The term “mud bath” seems paradoxical. How do you bathe in something that makes you dirty? And more importantly, why would you?
The short answer: spending some time up to your neck in mud can be good for your skin. The longer answer, however, is a bit more nuanced and involves a closer look at fangotherapy—treatments that involve mud. Read on for four key fangotherapy facts, which may convince you to act like a pig at your next spa visit.
1. People have been rolling in the mud for centuries.
And not just for fun! Native Americans have used mud to treat irritated skin, and Cleopatra reputedly took trips to the Dead Sea and coated herself with its mud as part of her beauty regimen. Both Napoleon and Beethoven were fond of visiting the Czech spa resorts of Karlovy Vary, which have been espousing the benefits of the region’s hot springs and mud since the 1300s.
Then there’s the story of the blind man Tekir and his donkey, a folktale from Lake Techirghiol in Romania. According to legend, Tekir was riding his faithful donkey when they both became hopelessly mired in the mud of the lake. They emerged hours later, only to realize that the mud had cured Tekir’s blindness as well as the rest of his (and his donkey’s) various ills. Mud from Lake Techirghiol has been prized and harvested for its therapeutic properties since the early 1900s.
Some of these anecdotes may be far-fetched, but they all convey the single most important fact about fangotherapy:
2. The secret to finding great mud: location, location, location.
Unfortunately, you can’t just wait until it rains, writhe around on your front lawn, and call it fangotherapy. The best kind of fangotherapy mud isn’t a simple mixture of water and soil—it’s rich in minerals, the kind that are only present under specific geological conditions, such as magnesium, sodium, and sulfur.
The Dead Sea, the European moorlands, certain lakes, and natural hot springs are the places to go for mineral-rich mud. The hot springs of Calistoga, California, compose the mud-bath capital of the United States. The mud there contains volcanic ash, and when mixed with mineral water from the surrounding hot springs, it’s an especially nutritious treat for skin cells.
Yalda Teranchi, a manager at Calistoga’s Indian Springs Spa, attests to this fact. “It’s a double whammy with the mud and the mineral water, [which comes] straight from the geyser,” she said, adding that using fresh mud makes a world of difference. “A spa I used to work at [ordered] volcanic ash to make its mud wraps. Here, it’s a little heavier because of the natural ingredients, the purities in it.”

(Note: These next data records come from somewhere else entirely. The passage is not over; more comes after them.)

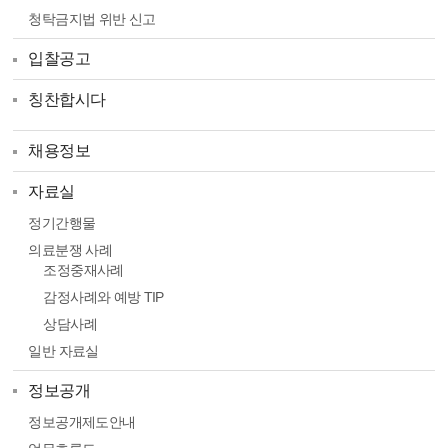
청탁금지법 위반 신고
입찰공고
칭찬합시다
채용정보
자료실
정기간행물
의료분쟁 사례
조정중재사례
감정사례와 예방 TIP
상담사례
일반 자료실
정보공개
정보공개제도안내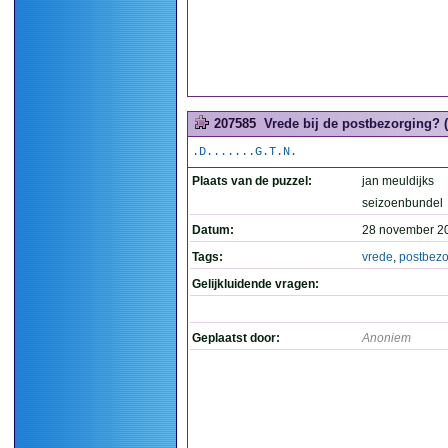
207585
Vrede bij de postbezorging? (
.D.......G.T.N.
Plaats van de puzzel:
jan meuldijks
seizoenbundel
Datum:
28 november 2
Tags:
vrede
,
postbezo
Gelijkluidende vragen:
Geplaatst door:
Anoniem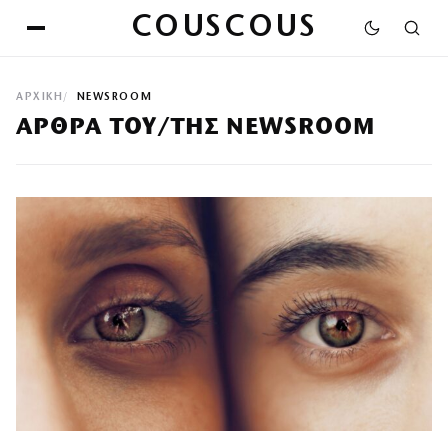
COUSCOUS
ΑΡΧΙΚΉ
NEWSROOM
ΆΡΘΡΑ ΤΟΥ/ΤΗΣ NEWSROOM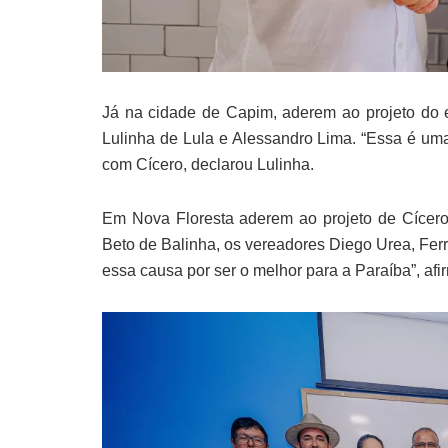
Já na cidade de Capim, aderem ao projeto do e
Lulinha de Lula e Alessandro Lima. “Essa é uma
com Cícero, declarou Lulinha.
Em Nova Floresta aderem ao projeto de Cícero
Beto de Balinha, os vereadores Diego Urea, Fer
essa causa por ser o melhor para a Paraíba”, afi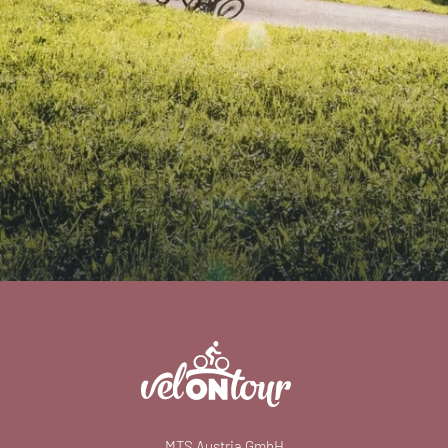
MTS Austria GmbH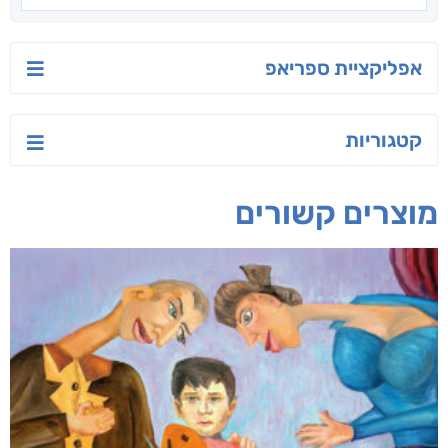
אפליקציית ספריאפ
קטגוריות
מוצרים קשורים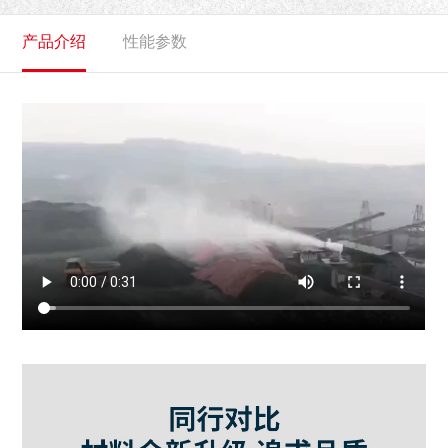
产品介绍
性能参数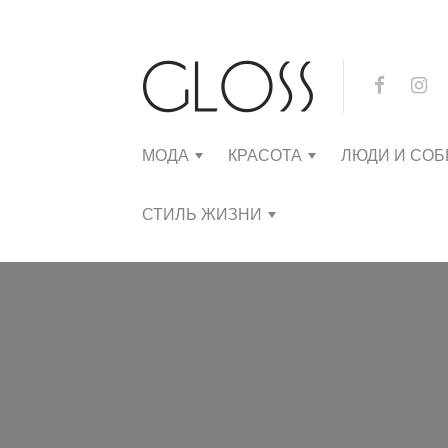
МОДА
КРАСОТА
ЛЮДИ И СО
СТИЛЬ ЖИЗНИ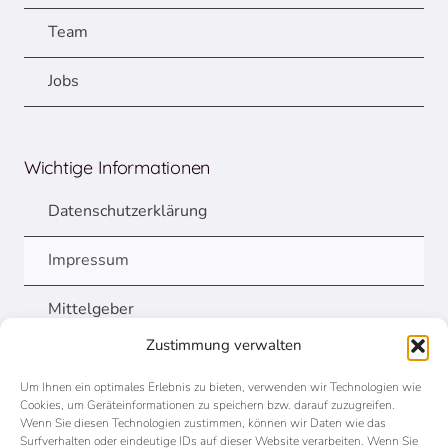
Team
Jobs
Wichtige Informationen
Datenschutzerklärung
Impressum
Mittelgeber
Zustimmung verwalten
Um Ihnen ein optimales Erlebnis zu bieten, verwenden wir Technologien wie
ZaKI.D wird gefördert von
Cookies, um Geräteinformationen zu speichern bzw. darauf zuzugreifen.
Wenn Sie diesen Technologien zustimmen, können wir Daten wie das
Surfverhalten oder eindeutige IDs auf dieser Website verarbeiten. Wenn Sie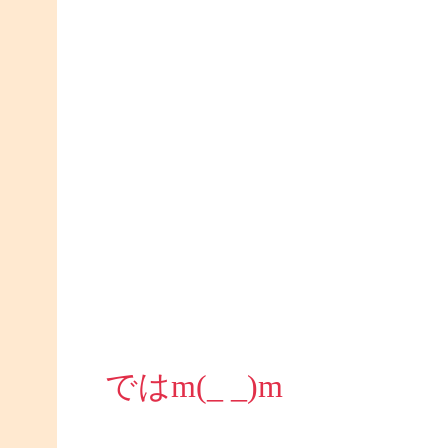
ではm(_ _)m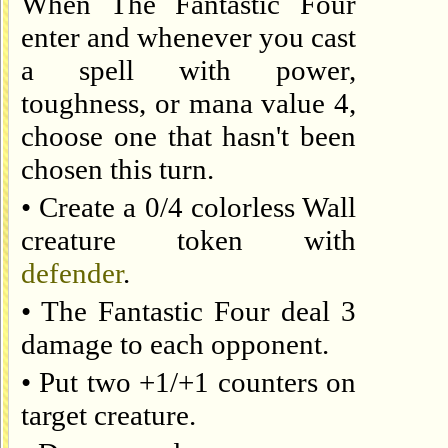
When The Fantastic Four
enter and whenever you cast
a spell with power,
toughness, or mana value 4,
choose one that hasn't been
chosen this turn.
• Create a 0/4 colorless Wall
creature token with
defender
.
• The Fantastic Four deal 3
damage to each opponent.
• Put two +1/+1 counters on
target creature.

If you can’t travel, however, you can always get cosmetics or schedule spa treatments that incorporate mineral-rich mud.
3. Getting down and dirty actually has some benefits.
Mud—especially Dead Sea mud—has been said to alleviate the symptoms of skin conditions like psoriasis, eczema, and rosacea. Being buoyed by a warm mud bath can also ease assorted aches and pains in the joints, such as those that stem from arthritis.
Some people bathe in mud for cosmetic reasons, too. Dr. R. Makala Anders, a dermatologist at Sonoma and Santa Rosa Dermatology, said the minerals in mud can indeed “rejuvenate and stimulate” skin cells, causing them to “plump up” for a more glowing appearance. He noted that mud is a great moisturizer, one that naturally causes skin to feel tighter and healthier.
And, of course, floating in a mud bath can be relaxing. “It’s getting back to the basics a little bit. … It’s very nurturing, it’s very centering,” Yalda said. “If you don’t mind being around a large quantity of naked people.”
4. But, like anything else, mud has its limits.
A mud bath, mud mask, or mud wrap should not be seen as a miracle treatment. “The effects [of a mud bath] would be pretty minimal and short-lasting, most of the time,” Dr. Anders said. That’s because the helpful minerals in mud can’t penetrate any deeper than the very first layer of the skin, the stratum corneum.
“The skin is made to keep stuff out!” he said. “It’s actually really difficult to make molecules small enough to penetrate down into the epidermis and beyond. Mud isn’t going to do that.”
That doesn’t mean that it won’t make you feel like a million muddy bucks, though. At least for a little while.